▶ **Saved entries**
━━━━━━━━━━
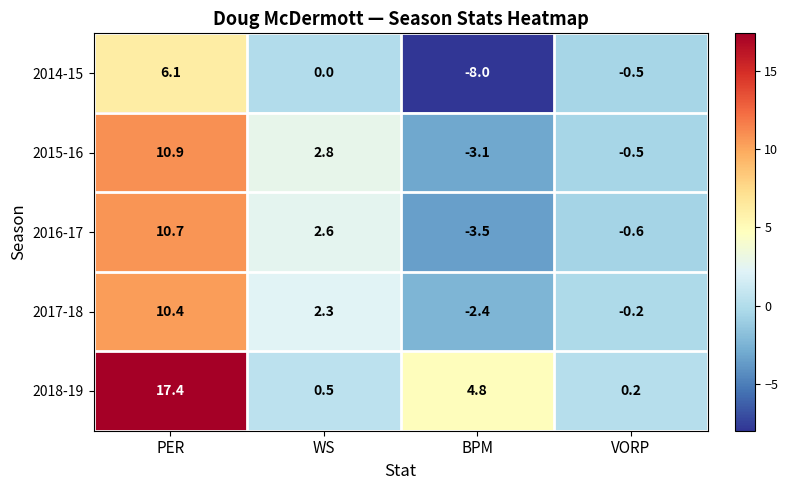

List the series in order of their peak value, lowest first.

2014-15, 2017-18, 2016-17, 2015-16, 2018-19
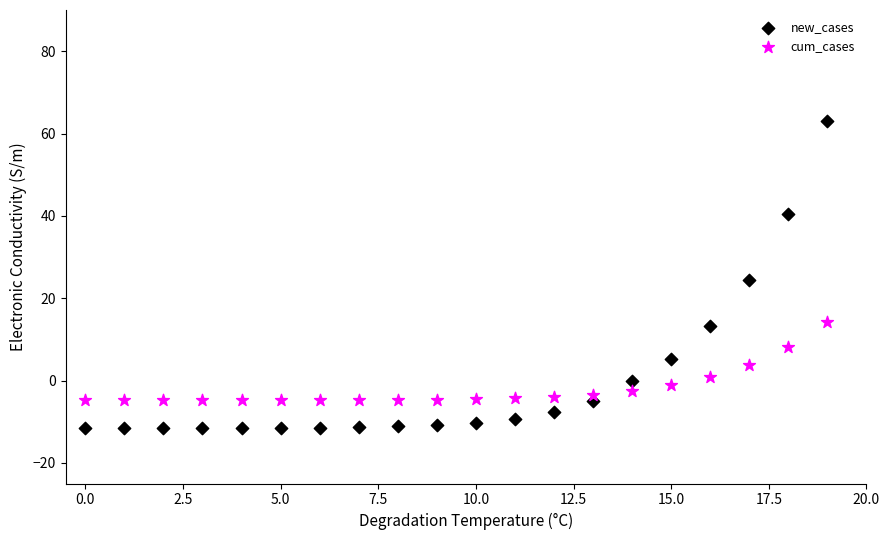

Which series has the largest Y range (max minus min)?

new_cases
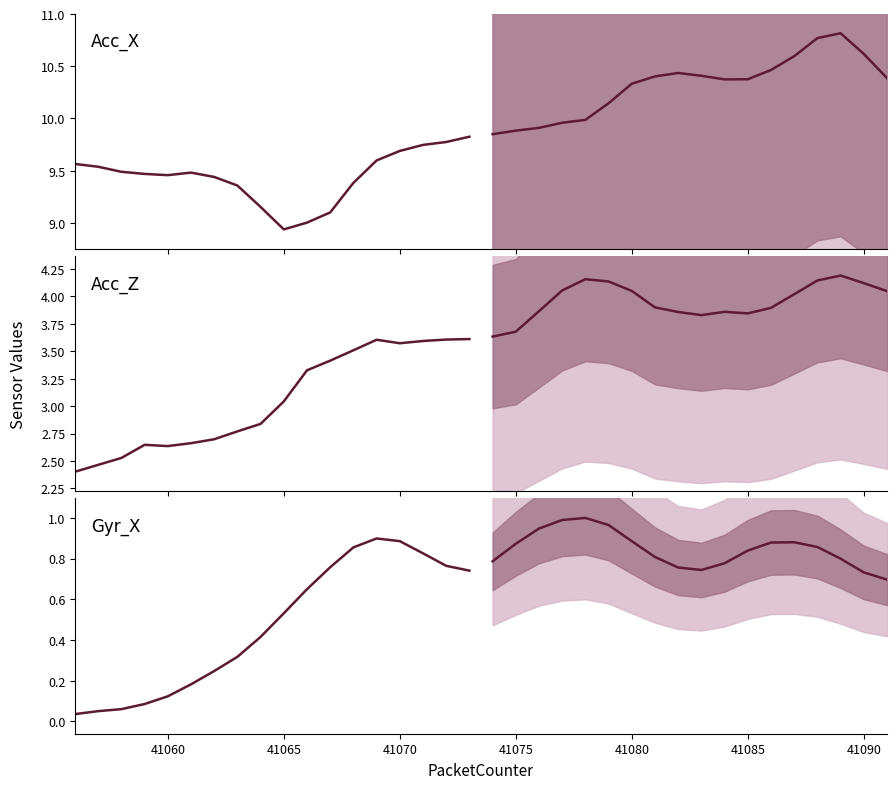

True or false: Acc_Z forecast and Gyr_X forecast cross at least once.

False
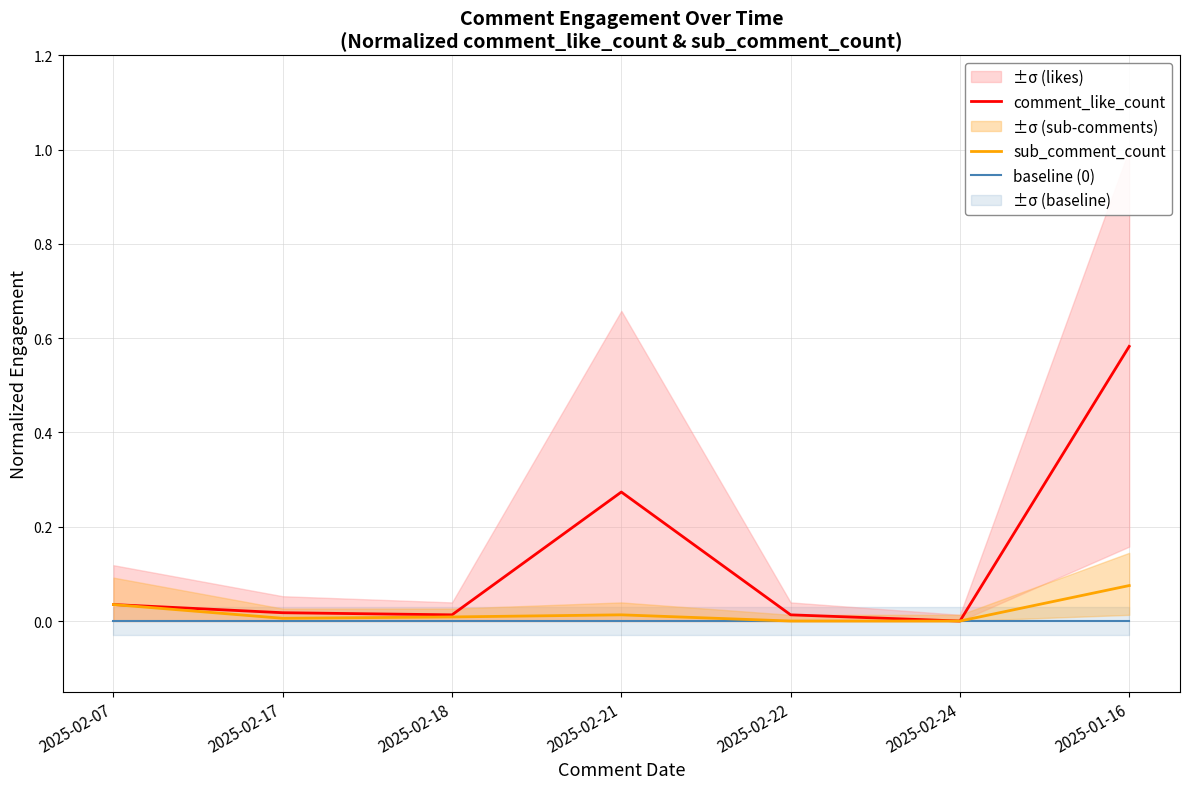

At 2025-02-18, list the series in order from largest to smallest.

comment_like_count, sub_comment_count, baseline (0)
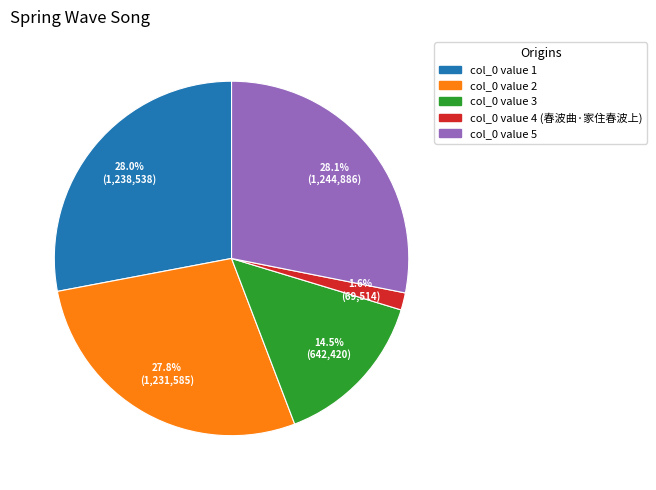

How many segments does this pie chart have?

5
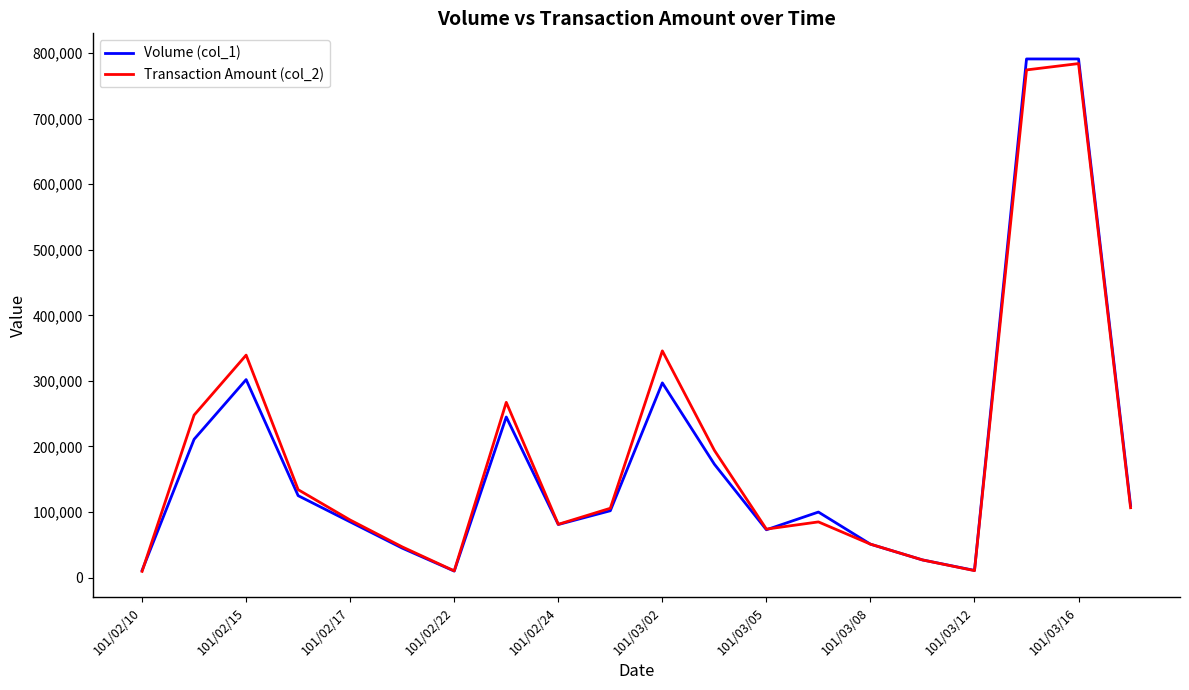

What is the highest value of the Transaction Amount (col_2) series?

783950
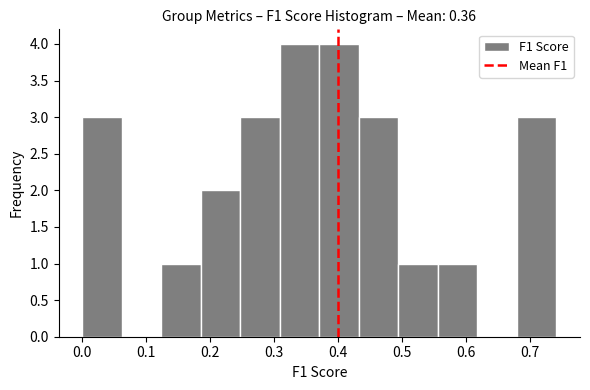

Reading left to right, list every bar in this chart as the range it spans on the x-axis followed by its height. Neither the bar edges nor the heights are printed on the chart, so give them approximately, as read against the axes.

0.00 to 0.06: 3
0.06 to 0.12: 0
0.12 to 0.19: 1
0.19 to 0.25: 2
0.25 to 0.31: 3
0.31 to 0.37: 4
0.37 to 0.43: 4
0.43 to 0.49: 3
0.49 to 0.56: 1
0.56 to 0.62: 1
0.62 to 0.68: 0
0.68 to 0.74: 3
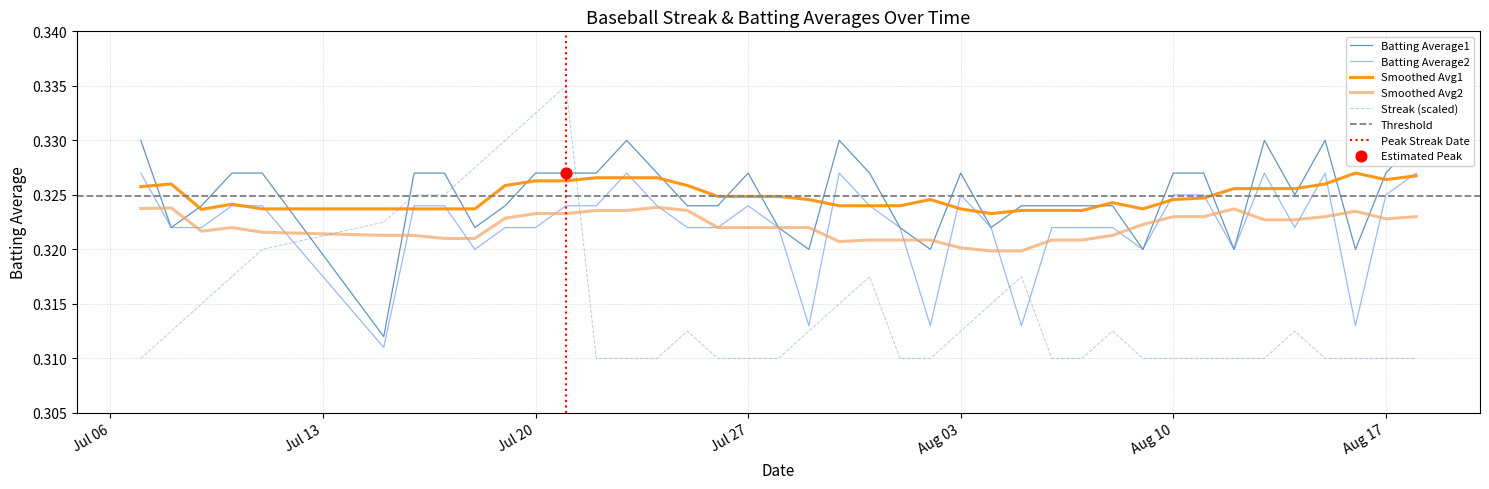

True or false: Batting Average2 and Streak (scaled) cross at least once.

True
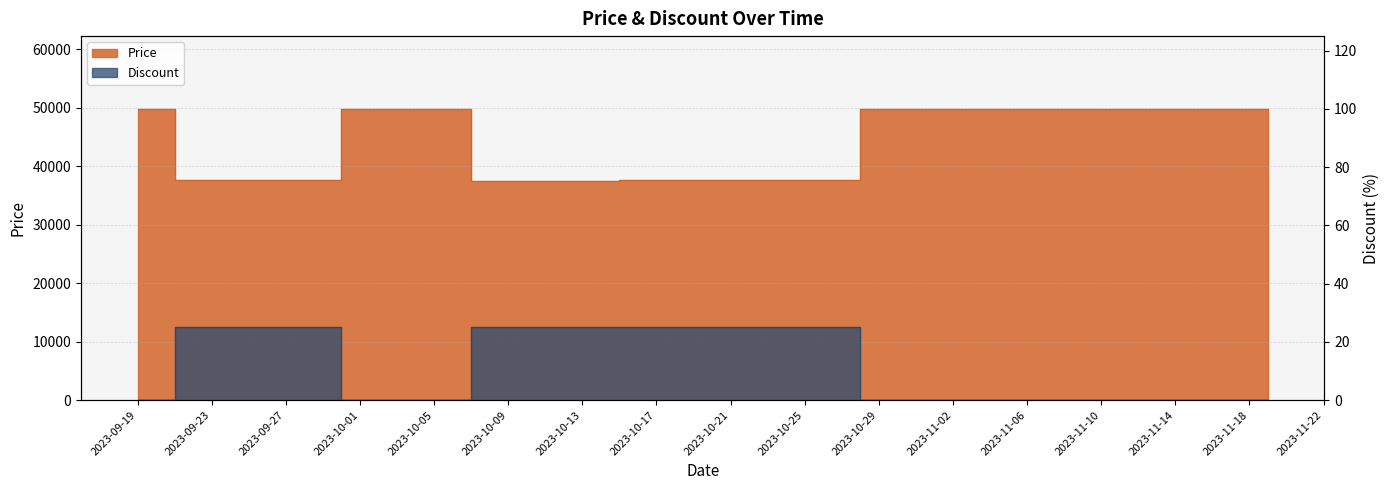

Reading right to left, transcribe all the data shown in this chart.

Price: 49800	49800	49800	49800	49800	49800	49800	49800	37590	37590	37590	37590	37490	37490	49800	49800	37590	37590	37590	49800
Discount: 0	0	0	0	0	0	0	0	25	25	25	25	25	25	0	0	25	25	25	0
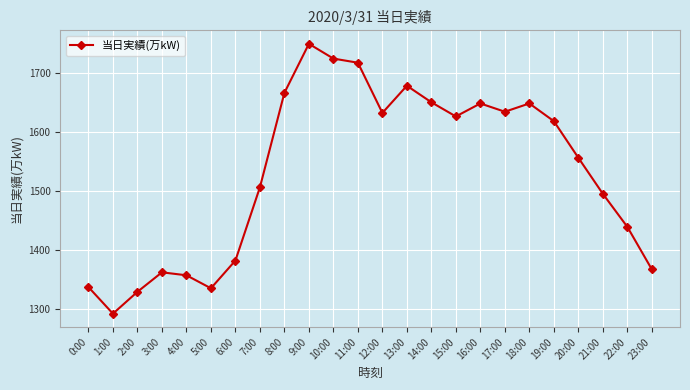

What is the sum of the values at 1:00 and 6:00?

2674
━━━━━━━━━━
▶ **Your objective**
Swap "series" for "trace" throughout all the records above, keeping every other word the same and leaving out the pictures.

▶ **Output**
List the trace in order of their peak value, lowest first.

2014-15, 2017-18, 2016-17, 2015-16, 2018-19

Which trace has the largest Y range (max minus min)?

new_cases

True or false: Acc_Z forecast and Gyr_X forecast cross at least once.

False

At 2025-02-18, list the trace in order from largest to smallest.

comment_like_count, sub_comment_count, baseline (0)

How many segments does this pie chart have?

5

What is the highest value of the Transaction Amount (col_2) trace?

783950

Reading left to right, list every bar in this chart as the range it spans on the x-axis followed by its height. Neither the bar edges nor the heights are printed on the chart, so give them approximately, as read against the axes.

0.00 to 0.06: 3
0.06 to 0.12: 0
0.12 to 0.19: 1
0.19 to 0.25: 2
0.25 to 0.31: 3
0.31 to 0.37: 4
0.37 to 0.43: 4
0.43 to 0.49: 3
0.49 to 0.56: 1
0.56 to 0.62: 1
0.62 to 0.68: 0
0.68 to 0.74: 3

True or false: Batting Average2 and Streak (scaled) cross at least once.

True

Reading right to left, transcribe all the data shown in this chart.

Price: 49800	49800	49800	49800	49800	49800	49800	49800	37590	37590	37590	37590	37490	37490	49800	49800	37590	37590	37590	49800
Discount: 0	0	0	0	0	0	0	0	25	25	25	25	25	25	0	0	25	25	25	0

What is the sum of the values at 1:00 and 6:00?

2674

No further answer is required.